Re: [PATCH v3 1/2] mm: store zero pages to be swapped out in a bitmap

Yosry Ahmed <yosryahmed@xxxxxxxxxx> · Tue, 11 Jun 2024 08:42:51 -0700

On Tue, Jun 11, 2024 at 4:49 AM Usama Arif <usamaarif642@xxxxxxxxx> wrote:
>
> @@ -515,8 +600,11 @@ void swap_read_folio(struct folio *folio, bool
> synchronous,
> >>>>                   psi_memstall_enter(&pflags);
> >>>>           }
> >>>>           delayacct_swapin_start();
> >>>> -
> >>>> -       if (zswap_load(folio)) {
> >>>> +       if (swap_zeromap_folio_test(folio)) {
> >>>> +               folio_zero_fill(folio);
> >>>> +               folio_mark_uptodate(folio);
> >>>> +               folio_unlock(folio);
> >>> We don't currently support swapping in large folios, but it is a work
> >>> in progress, and this will break once we have it.
> >>> swap_zeromap_folio_test() will return false even if parts of the folio
> >>> are in fact zero-filled. Then, we will go read those from disk swap,
> >>> essentially corrupting data.
> >> So yes, with this patch I tested swap out of large zero folio, but when
> >> swapping in it was page by page. My assumption was that swap_read_folio
> >> (when support is added) would only pass a large folio that was earlier
> >> swapped out as a large folio. So if a zero filled large folio was
> >> swapped out, the zeromap will be set for all the pages in that folio,
> >> and at large folio swap in (when it is supported), it will see that all
> >> the bits in the zeromap for that folio are set,  and will just
> >> folio_zero_fill.
> >>
> >> If even a single page in large folio has non-zero data then zeromap will
> >> not store it and it will go to either zswap or disk, and at read time as
> >> all the bits in zeromap are not set, it will still goto either zswap or
> >> disk, so I think this works?
> >>
> >> Is my assumption wrong that only large folios can be swapped in only if
> >> they were swapped out as large? I think this code works in that case.
> > I think the assumption is incorrect. I think we would just check if
> > contiguous PTEs have contiguous swap entries and swapin the folio as a
> > large folio in this case. It is likely that the swap entries are
> > contiguous because it was swapped out as a large folio, but I don't
> > think it's guaranteed.
>
> Yes, makes sense. Thanks for explaining this.
>
> >
> > For example, here is a patch that implements large swapin support for
> > the synchronous swapin case, and I think it just checks that the PTEs
> > have contiguous swap entries:
> > https://lore.kernel.org/linux-mm/20240304081348.197341-6-21cnbao@xxxxxxxxx/
> >
> > This makes a lot of sense because otherwise you'd have to keep track
> > of how the folios were composed at the time of swapout, to be able to
> > swap the same folios back in.
>
> I think the solution to large folio swap-in for this optimization and
> zswap is not in swap_read_folio in this patch-series or any call further
> down the stack, as its too late by the time you reach here, but in
> Barrys' patch. This needs to happen much earlier when deciding the size
> of the folio at folio creation in alloc_swap_folio, after Barry checks
>
>      if (is_zswap_enabled())
>          goto fallback;
>
> once the order is decided, we would need to check the indexes in the
> zeromap array starting from swap_offset(entry) and ending at
> swap_offset(entry) + 2^order are set. If no bits are set, or all bits
> are set, then we allocate large folio. Otherwise, we goto fallback.
>
> I think its better to handle this in Barrys patch. I feel this series is
> close to its final state, i.e. the only diff I have for the next
> revision is below to remove start/end_writeback for zer_filled case. I
> will comment on Barrys patch once the I send out the next revision of this.
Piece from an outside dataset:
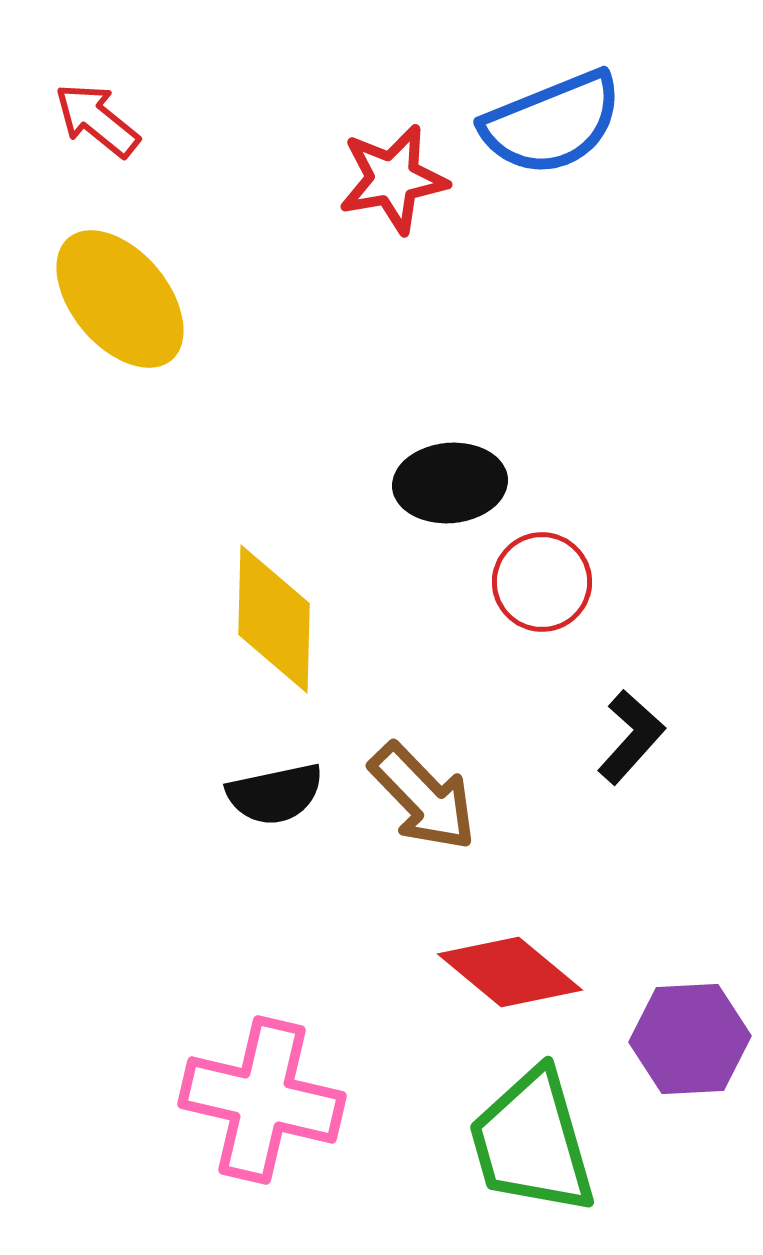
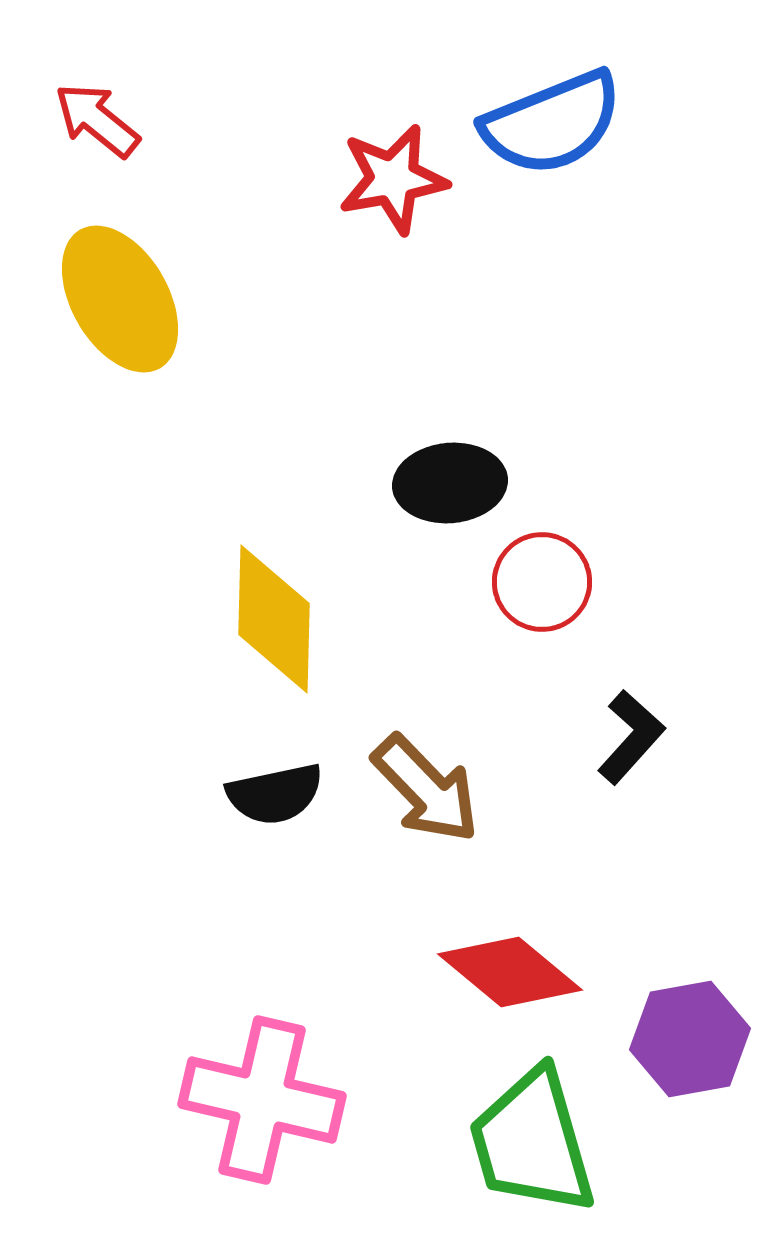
yellow ellipse: rotated 10 degrees clockwise
brown arrow: moved 3 px right, 8 px up
purple hexagon: rotated 7 degrees counterclockwise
Sorry I did not make myself clearer. I did not mean that you should
handle the large folio swapin here. This needs to be handled at a
higher level because as you mentioned, a large folio may be partially
in the zeromap, zswap, swapcache, disk, etc.

What I meant is that we should probably have a debug check to make
sure this doesn't go unhandled. For zswap, I am trying to add a
warning and fail the swapin operation if a large folio slips through
to zswap. We can do something similar here if folks agree this is the
right way in the interim:
https://lore.kernel.org/lkml/20240611024516.1375191-3-yosryahmed@xxxxxxxxxx/.

Maybe I am too paranoid, but I think it's easy to mess up these things
when working on large folio swapin imo.